«Profetas de esperanza», carta del cardenal Martínez Sistach

Sistach
Nuestra liturgia inicia un nuevo año. El tiempo que denominamos Adviento, del cual hoy celebramos el primer domingo, es el tiempo que nos prepara a lo largo de cuatro semanas para las fiestas de Navidad.
En estos días fríos y cortos de diciembre la Iglesia pone en boca de los cristianos esta súplica y esta plegaria: “Ven, Señor Jesús”. En Navidad hacemos memoria del nacimiento de Jesús en Belén. Fue esa una venida humilde, plácida, sin ruido. Sin embargo era el Hijo de Dios quien nacía en un pesebre y quien con su encarnación transformaba el mundo.
En la celebración del Adviento coexisten tres dimensiones históricas: la espera del nacimiento del Salvador, vivida con anhelo a lo largo de largos siglos por el pueblo de Dios de la Antigua Alianza; el acontecimiento de la encarnación y del nacimiento del Verbo hecho hombre en la plenitud del tiempo, y su futura manifestación al final de la historia.
El Adviento es el tiempo de la espera. En la sociedad actual la esperanza resulta rara. Se respira más bien resignación, desilusión e incluso frustración y desesperación. Nuestro mundo tiene gran necesidad de esperanza. Pero hablamos ahora de la verdadera esperanza, que tiene sus raíces en la fe y que se alimenta del amor.
Tan sólo puede tener esperanza aquella persona que se sabe amada por Dios. De esta convicción nace la esperanza, ya que quien cree que Dios es amor cree que Dios nos ha amado tanto que envió a su Hijo al mundo para salvarnos. Esta profunda convicción creyente fundamenta una esperanza confiada y gozosa. Por eso, la alegría del Adviento es dulce y profunda, porque brota, no de la esperanza humana, tan a menudo asentada sobre ilusiones vanas, sino de la esperanza cristiana que nunca engaña, porque se fundamenta con solidez en la certeza de las promesas divinas.
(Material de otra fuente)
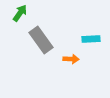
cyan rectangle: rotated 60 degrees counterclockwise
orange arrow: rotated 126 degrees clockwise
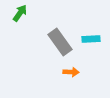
gray rectangle: moved 19 px right, 2 px down
orange arrow: moved 13 px down
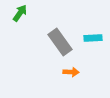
cyan rectangle: moved 2 px right, 1 px up
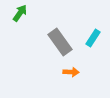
cyan rectangle: rotated 54 degrees counterclockwise
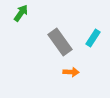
green arrow: moved 1 px right
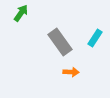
cyan rectangle: moved 2 px right
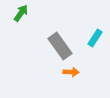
gray rectangle: moved 4 px down
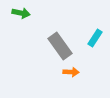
green arrow: rotated 66 degrees clockwise
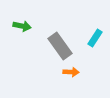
green arrow: moved 1 px right, 13 px down
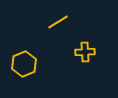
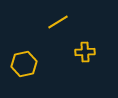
yellow hexagon: rotated 10 degrees clockwise
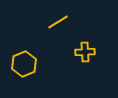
yellow hexagon: rotated 10 degrees counterclockwise
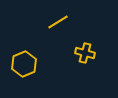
yellow cross: moved 1 px down; rotated 18 degrees clockwise
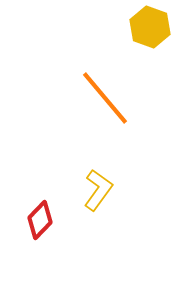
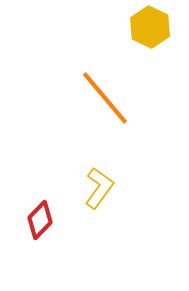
yellow hexagon: rotated 6 degrees clockwise
yellow L-shape: moved 1 px right, 2 px up
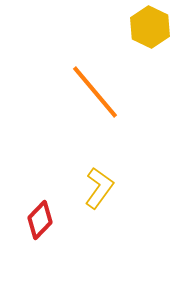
orange line: moved 10 px left, 6 px up
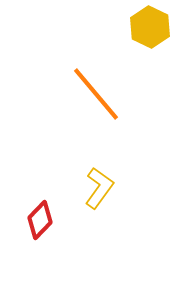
orange line: moved 1 px right, 2 px down
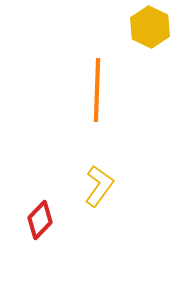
orange line: moved 1 px right, 4 px up; rotated 42 degrees clockwise
yellow L-shape: moved 2 px up
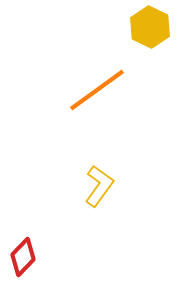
orange line: rotated 52 degrees clockwise
red diamond: moved 17 px left, 37 px down
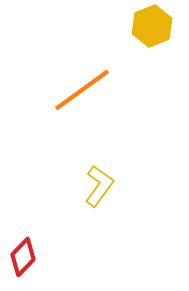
yellow hexagon: moved 2 px right, 1 px up; rotated 12 degrees clockwise
orange line: moved 15 px left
El acto de esperanza cristiana incluye diferentes aspectos unidos entre ellos: la espera de la salvación futura en la definitiva revelación del Cristo glorificado; el coraje paciente y perseverante que no cede al desánimo en las tribulaciones, y la actitud de libertad y audacia de espíritu que confía y se alegra únicamente en el amor de Dios y en la salvación de Jesucristo.
Es bien cierto que el misterio del hombre sólo se aclara del todo en el misterio del Verbo encarnado. Jesucristo, en la misma revelación del misterio del Padre y de su amor, manifiesta plenamente el hombre al mismo hombre y le da a conocer su altísima vocación. El Hijo de Dios, por su encarnación, se ha unido de alguna manera a cada hombre: trabajó con manos de hombre, pensó con inteligencia humana, actuó con voluntad humana y amó con corazón de hombre. Nacido de María virgen, en todo se hizo hombre como uno de nosotros, parecido a uno de nosotros, excepto en el pecado.
El Adviento ha de acentuar en nosotros la convicción de que Jesús viene continuamente a nuestra vida. Lo cual ha de aumentar en nosotros la actitud de conversión a fin de que nuestra disposición espiritual consista en estar atentos a lo que el Señor espera de nosotros, bien abiertos a los signos de los tiempos en las circunstancias ordinarias de nuestra vida.